I am looking to add a second sub-woofer in my HT loft area. The room is fairly large -- 35' x 15' x 8' (approx 4200 cubic feet). I currently have a Chase CS-18.2 and I really like the way it sounds and was thinking about adding a second one of those. However, after reading through a lot of the posts here, I am considering possibly adding a PSA XV30f sub. The subs would only be used for HT duty -- I have full-range speakers for music. I was wondering if anyone had heard both the Chase and PSA subs and could comment on how they compare.

Thanks.


----------



## tesseract (Aug 9, 2010)

Glad you could join us, punter45!

Both the PSA and Chase subs are fantastic performers for the money.
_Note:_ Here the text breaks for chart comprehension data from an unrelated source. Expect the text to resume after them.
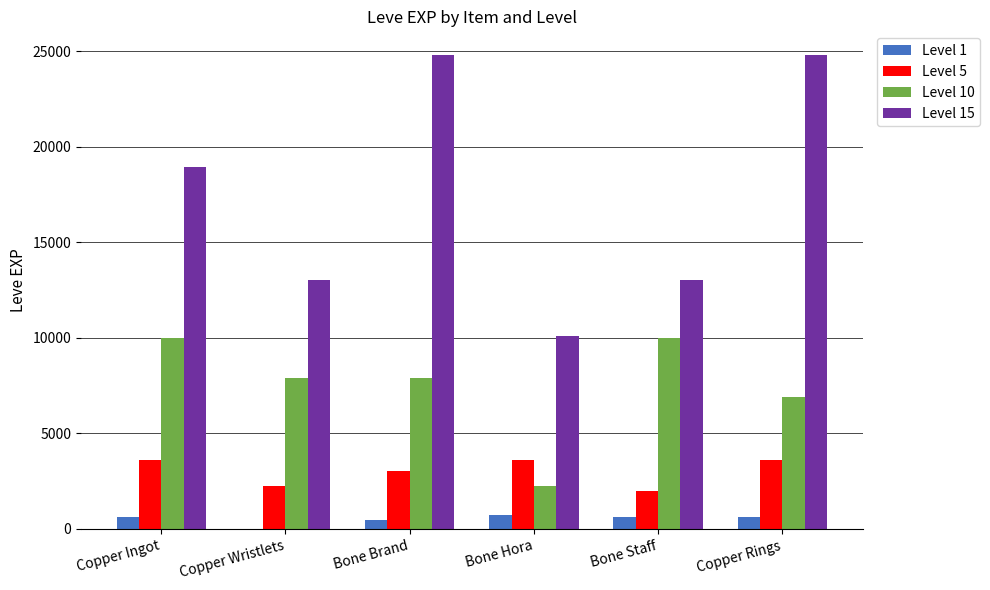

What are all the series names shown in the legend?

Level 1, Level 5, Level 10, Level 15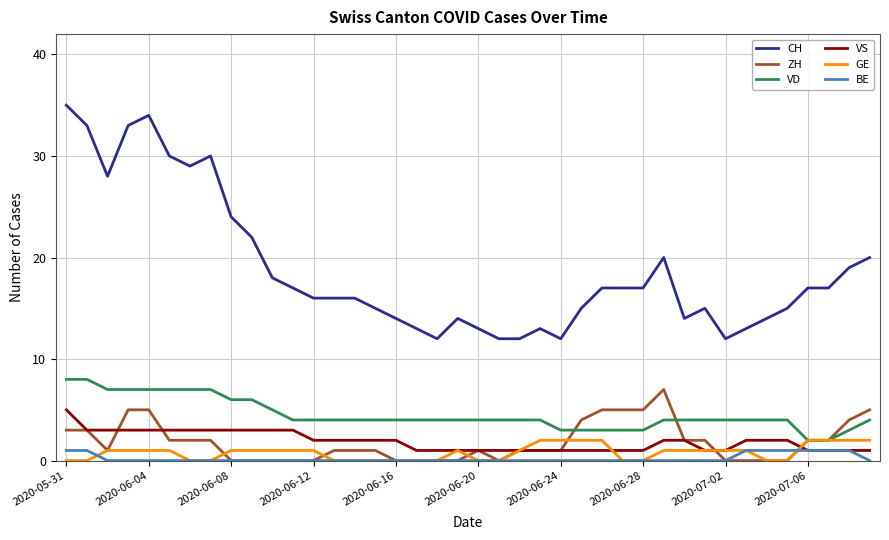

Reading right to left, what are all the values shown in this chart?

CH: 20	19	17	17	15	14	13	12	15	14	20	17	17	17	15	12	13	12	12	13	14	12	13	14	15	16	16	16	17	18	22	24	30	29	30	34	33	28	33	35
ZH: 5	4	2	2	0	0	0	0	2	2	7	5	5	5	4	1	1	1	0	1	0	0	0	0	1	1	1	0	0	0	0	0	2	2	2	5	5	1	3	3
VD: 4	3	2	2	4	4	4	4	4	4	4	3	3	3	3	3	4	4	4	4	4	4	4	4	4	4	4	4	4	5	6	6	7	7	7	7	7	7	8	8
VS: 1	1	1	1	2	2	2	1	1	2	2	1	1	1	1	1	1	1	1	1	1	1	1	2	2	2	2	2	3	3	3	3	3	3	3	3	3	3	3	5
GE: 2	2	2	2	0	0	1	1	1	1	1	0	0	2	2	2	2	1	0	0	1	0	0	0	0	0	0	1	1	1	1	1	0	0	1	1	1	1	0	0
BE: 0	1	1	1	1	1	1	0	0	0	0	0	0	0	0	0	0	0	0	0	0	0	0	0	0	0	0	0	0	0	0	0	0	0	0	0	0	0	1	1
Since you already have one 18.2 and like the way it sounds, getting another 18.2 would be the best way to build on what you already have and will have the potential to reach single digit frequency response.

You could try to integrate the ported PSA with the sealed Chase, but it might not work as well as just doubling up on what you have. The only possible issue I see would be aesthetics, as the newer SS-18.2 has both 18" woofers on a single 2" thick front baffle. No different than the PSA XV30f, though.
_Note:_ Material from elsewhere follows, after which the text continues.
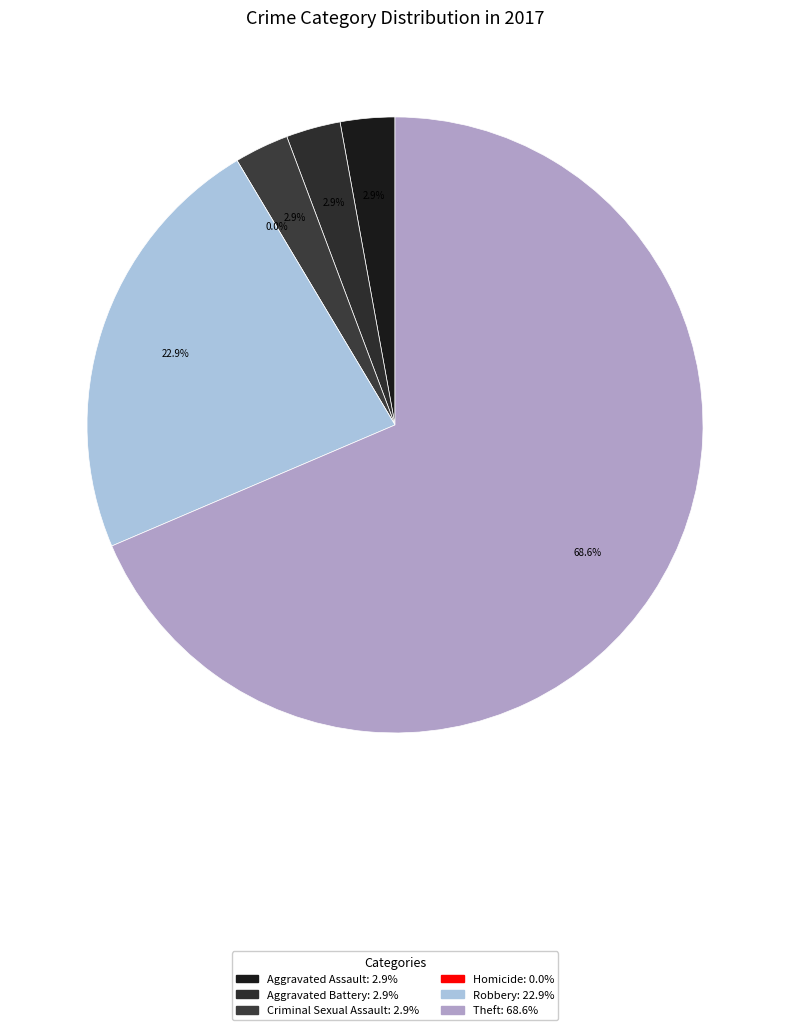

How many slices are in this pie chart?

6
You are probably aware there is a new amp, the MQ-600, that is available. The MQ-600 reaches down to 5 Hz and will drive a pair of 18.2 subs with ease. Discounted $100 if you already own a Chase sub. It does require an AVR with a bass management system.

If you have the Dayton SA1000 amp, you could recoup some of the cost of the MQ-600, as they are selling pretty quickly in the Classifieds section. Plus, you wouldn't have to buy a second SA1000 for the new SS-18.2, so really the cost of the MQ-600 is negligible.


----------



## raynist (Aug 16, 2011)

punter45 said:


> I am looking to add a second sub-woofer in my HT loft area. The room is fairly large -- 35' x 15' x 8' (approx 4200 cubic feet). I currently have a Chase CS-18.2 and I really like the way it sounds and was thinking about adding a second one of those. However, after reading through a lot of the posts here, I am considering possibly adding a PSA XV30f sub. The subs would only be used for HT duty -- I have full-range speakers for music. I was wondering if anyone had heard both the Chase and PSA subs and could comment on how they compare.
> 
> Thanks.


As much as I love the PSA subs and the incredible service that Tom and Jim at PSA provide, you may be better off buying a matching sub. 

PSA does have several sealed subs though that may work. You could always email Tom. He will steer you in the right direction, even if that is not in the direction of his subs.


----------



## ALMFamily (Oct 19, 2011)

Adding my 2 cents, I would also go with a matching sub. I have two PB-13 Ultras, and sealed them to mesh better when I purchased my PSA XS30.


----------